- **ABOUT THIS TASK**: Examine the records and identify each line that includes the string "Longevidade". Copy those lines.

- **DATA TO EXAMINE**:

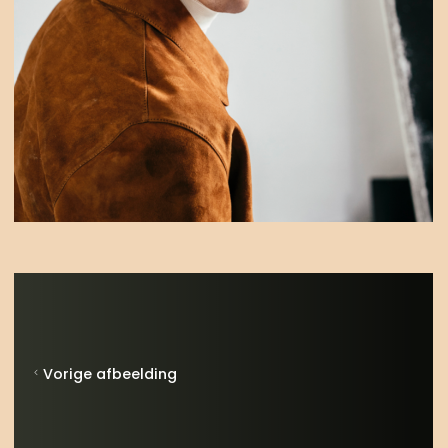
Vorige afbeelding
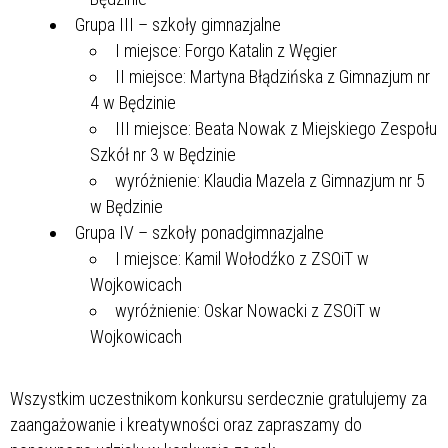
Grupa III – szkoły gimnazjalne
I miejsce: Forgo Katalin z Węgier
II miejsce: Martyna Błądzińska z Gimnazjum nr
4 w Będzinie
III miejsce: Beata Nowak z Miejskiego Zespołu
Szkół nr 3 w Będzinie
wyróżnienie: Klaudia Mazela z Gimnazjum nr 5
w Będzinie
Grupa IV – szkoły ponadgimnazjalne
I miejsce: Kamil Wołodźko z ZSOiT w
Wojkowicach
wyróżnienie: Oskar Nowacki z ZSOiT w
Wojkowicach
Wszystkim uczestnikom konkursu serdecznie gratulujemy za
zaangażowanie i kreatywności oraz zapraszamy do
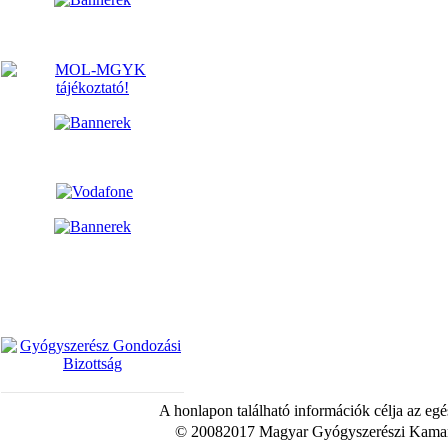
A honlapon található információk célja az egé
© 20082017 Magyar Gyógyszerészi Kamara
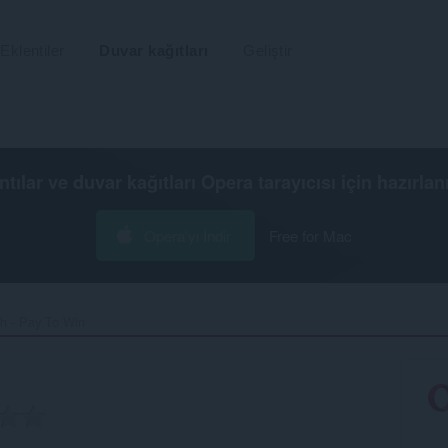
Eklentiler
Duvar kağıtları
Geliştir
ntılar ve duvar kağıtları
Opera tarayıcısı
için hazırlan
Opera'yı İndir
Free for Mac
h - Pay To Win‎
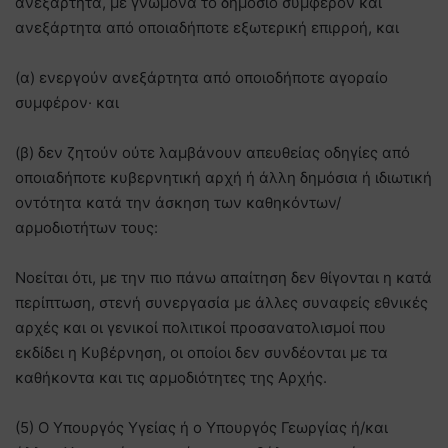
ανεξάρτητα, με γνώμονα το δημόσιο συμφέρον και
ανεξάρτητα από οποιαδήποτε εξωτερική επιρροή, και
(α) ενεργούν ανεξάρτητα από οποιοδήποτε αγοραίο
συμφέρον· και
(β) δεν ζητούν ούτε λαμβάνουν απευθείας οδηγίες από
οποιαδήποτε κυβερνητική αρχή ή άλλη δημόσια ή ιδιωτική
οντότητα κατά την άσκηση των καθηκόντων/
αρμοδιοτήτων τους:
Νοείται ότι, με την πιο πάνω απαίτηση δεν θίγονται η κατά
περίπτωση, στενή συνεργασία με άλλες συναφείς εθνικές
αρχές και οι γενικοί πολιτικοί προσανατολισμοί που
εκδίδει η Κυβέρνηση, οι οποίοι δεν συνδέονται με τα
καθήκοντα και τις αρμοδιότητες της Αρχής.
(5) Ο Υπουργός Υγείας ή ο Υπουργός Γεωργίας ή/και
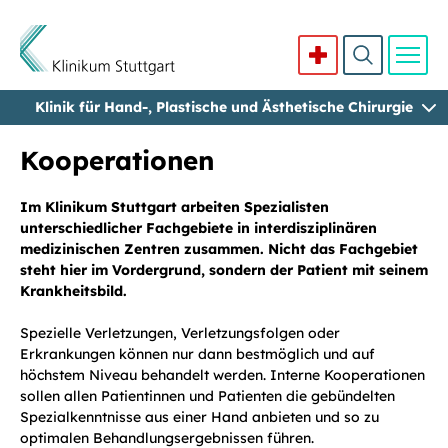
Klinik für Hand-, Plastische und Ästhetische Chirurgie
Direkt zum Inhalt
Kooperationen
Im Klinikum Stuttgart arbeiten Spezialisten
unterschiedlicher Fachgebiete in interdisziplinären
medizinischen Zentren zusammen. Nicht das Fachgebiet
steht hier im Vordergrund, sondern der Patient mit seinem
Krankheitsbild.
Spezielle Verletzungen, Verletzungsfolgen oder
Erkrankungen können nur dann bestmöglich und auf
höchstem Niveau behandelt werden. Interne Kooperationen
sollen allen Patientinnen und Patienten die gebündelten
Spezialkenntnisse aus einer Hand anbieten und so zu
optimalen Behandlungsergebnissen führen.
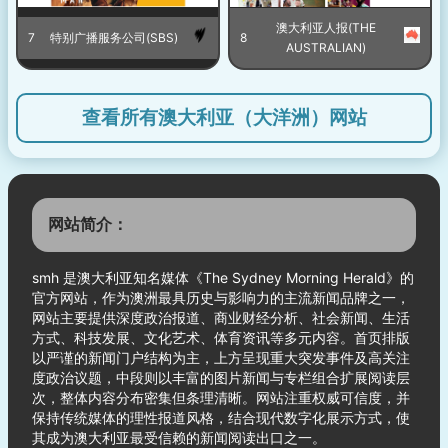
澳大利亚人报(THE
7
特别广播服务公司(SBS)
8
AUSTRALIAN)
查看所有澳大利亚（大洋洲）网站
网站简介：
smh 是澳大利亚知名媒体《The Sydney Morning Herald》的
官方网站，作为澳洲最具历史与影响力的主流新闻品牌之一，
网站主要提供深度政治报道、商业财经分析、社会新闻、生活
方式、科技发展、文化艺术、体育资讯等多元内容。首页排版
以严谨的新闻门户结构为主，上方呈现重大突发事件及高关注
度政治议题，中段则以丰富的图片新闻与专栏组合扩展阅读层
次，整体内容分布密集但条理清晰。网站注重权威可信度，并
保持传统媒体的理性报道风格，结合现代数字化展示方式，使
其成为澳大利亚最受信赖的新闻阅读出口之一。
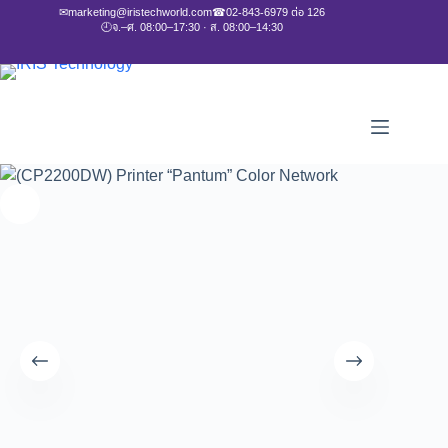
✉
marketing@iristechworld.com
☎
02-843-6979 ต่อ 126
🕘
จ.–ศ. 08:00–17:30 · ส. 08:00–14:30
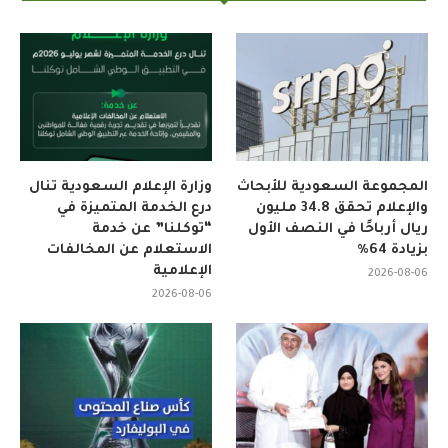
المجموعة السعودية للأبحاث
وزارة الإعلام السعودية تنال
والإعلام تحقق 34.8 مليون
درع الخدمة المتميزة في
ريال أرباحًا في النصف الأول
“توكلنا” عن خدمة
بزيادة 64%
الاستعلام عن المخالفات
الإعلامية
2026-08-06
2026-08-06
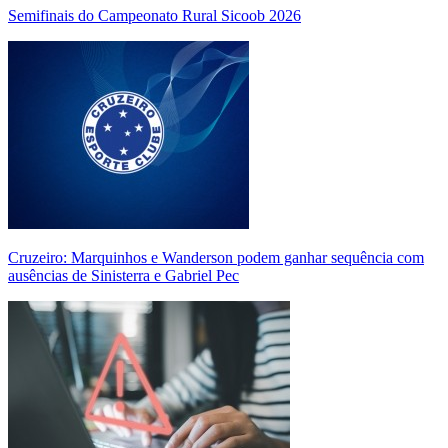
Semifinais do Campeonato Rural Sicoob 2026
Cruzeiro: Marquinhos e Wanderson podem ganhar sequência com
ausências de Sinisterra e Gabriel Pec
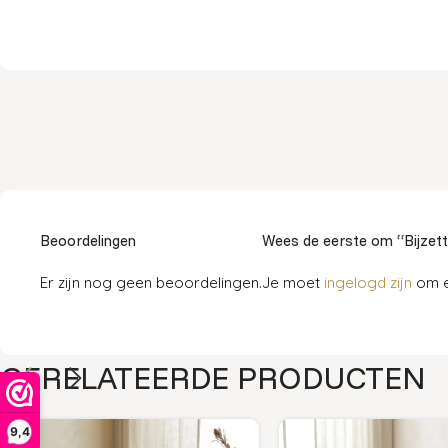
Beoordelingen
Wees de eerste om “Bijzett
Er zijn nog geen beoordelingen.
Je moet
ingelogd zijn
om e
GERELATEERDE PRODUCTEN
9,4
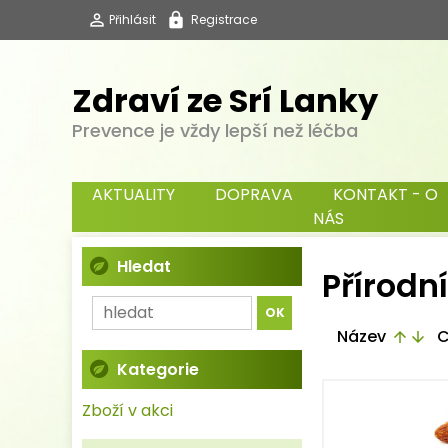
Přihlásit
Registrace
Zdraví ze Srí Lanky
Prevence je vždy lepší než léčba
AKTUALITY
DOPRAVA
KONTAKT - O
NÁS
Hledat
Přírodn
Název
C
arrow_upward
arrow_downward
Kategorie
Zboží v akci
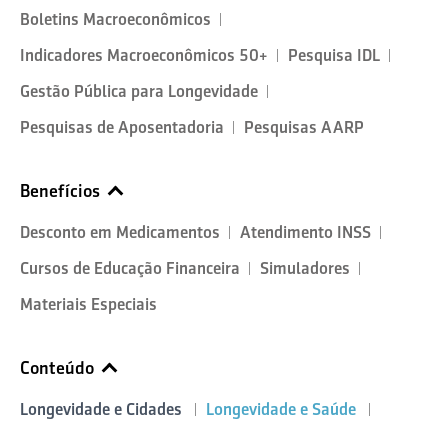
Boletins Macroeconômicos
Indicadores Macroeconômicos 50+
Pesquisa IDL
Gestão Pública para Longevidade
Pesquisas de Aposentadoria
Pesquisas AARP
Benefícios
Desconto em Medicamentos
Atendimento INSS
Cursos de Educação Financeira
Simuladores
Materiais Especiais
Conteúdo
Longevidade e Cidades
Longevidade e Saúde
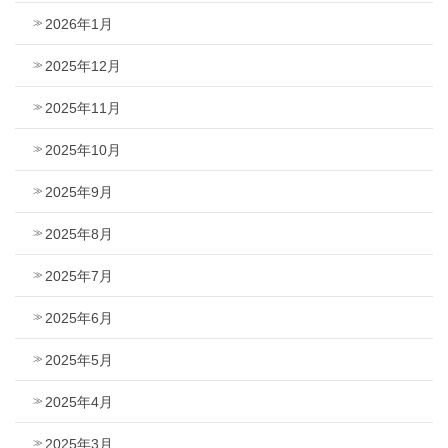
2026年1月
2025年12月
2025年11月
2025年10月
2025年9月
2025年8月
2025年7月
2025年6月
2025年5月
2025年4月
2025年3月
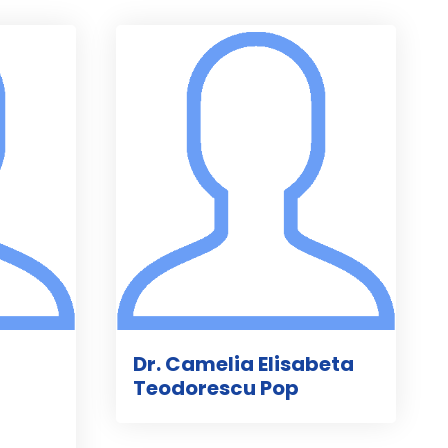
Dr. Camelia Elisabeta
Teodorescu Pop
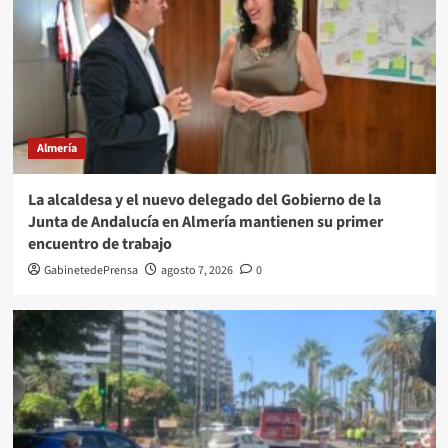
Almería
La alcaldesa y el nuevo delegado del Gobierno de la
Junta de Andalucía en Almería mantienen su primer
encuentro de trabajo
GabinetedePrensa
agosto 7, 2026
0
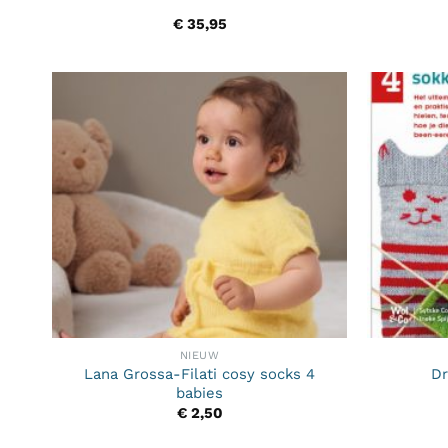
€
35,95
NIEUW
Lana Grossa-Filati cosy socks 4
Dr
babies
€
2,50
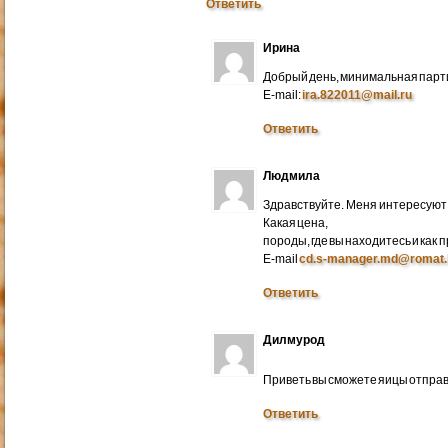
Ответить
Ирина
Добрый день, минимальная парти
E-mail:
ira.822011@mail.ru
Ответить
Людмила
Здравствуйте. Меня интересуют 
Какая цена,
породы, где вы находитесь и как
E-mail
cd.s-manager.md@romat.
Ответить
Дилмурод
Приветь вы сможете яицы отправ
Ответить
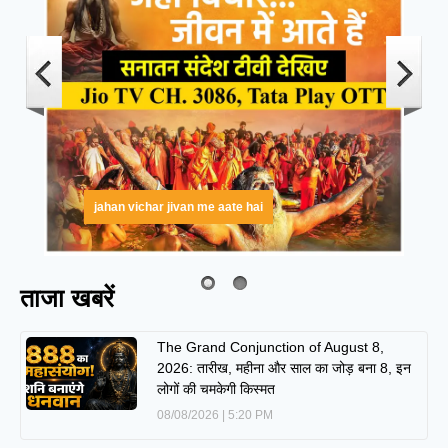
jahan vichar jivan me aate hai
ताजा खबरें
The Grand Conjunction of August 8,
2026: तारीख, महीना और साल का जोड़ बना 8, इन
लोगों की चमकेगी किस्मत
08/08/2026
5:20 PM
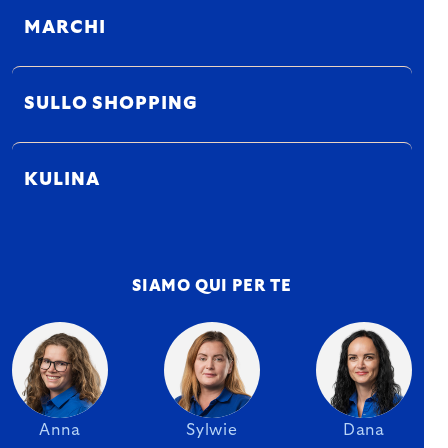
MARCHI
SULLO SHOPPING
KULINA
SIAMO QUI PER TE
Anna
Sylwie
Dana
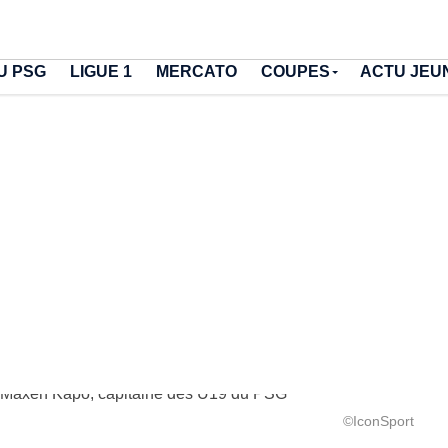
U PSG
LIGUE 1
MERCATO
COUPES
ACTU JEU
©IconSport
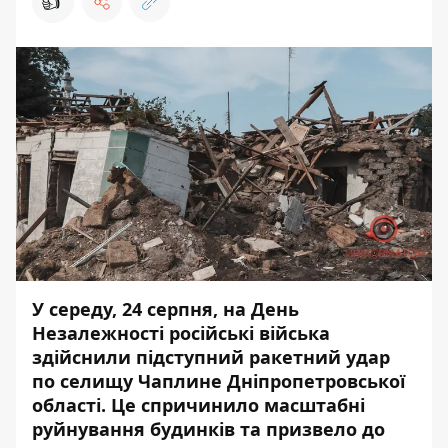
👍
У середу, 24 серпня, на День
Незалежності російські війська
здійснили підступний ракетний удар
по селищу Чаплине Дніпропетровської
області. Це спричинило масштабні
руйнування будинків та призвело до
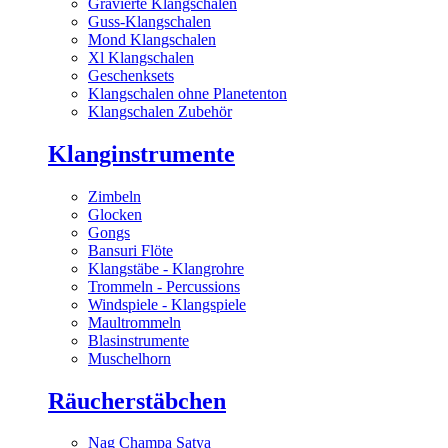
Gravierte Klangschalen
Guss-Klangschalen
Mond Klangschalen
Xl Klangschalen
Geschenksets
Klangschalen ohne Planetenton
Klangschalen Zubehör
Klanginstrumente
Zimbeln
Glocken
Gongs
Bansuri Flöte
Klangstäbe - Klangrohre
Trommeln - Percussions
Windspiele - Klangspiele
Maultrommeln
Blasinstrumente
Muschelhorn
Räucherstäbchen
Nag Champa Satya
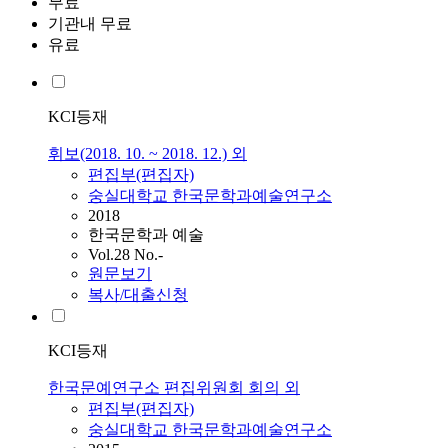
무료
기관내 무료
유료
KCI등재
휘보(2018. 10. ~ 2018. 12.) 외
편집부(편집자)
숭실대학교 한국문학과예술연구소
2018
한국문학과 예술
Vol.28 No.-
원문보기
복사/대출신청
KCI등재
한국문예연구소 편집위원회 회의 외
편집부(편집자)
숭실대학교 한국문학과예술연구소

- **RESULT OF THIS TASK**:
Gestão Pública para Longevidade
Longevidade e Cidades
Longevidade e Saúde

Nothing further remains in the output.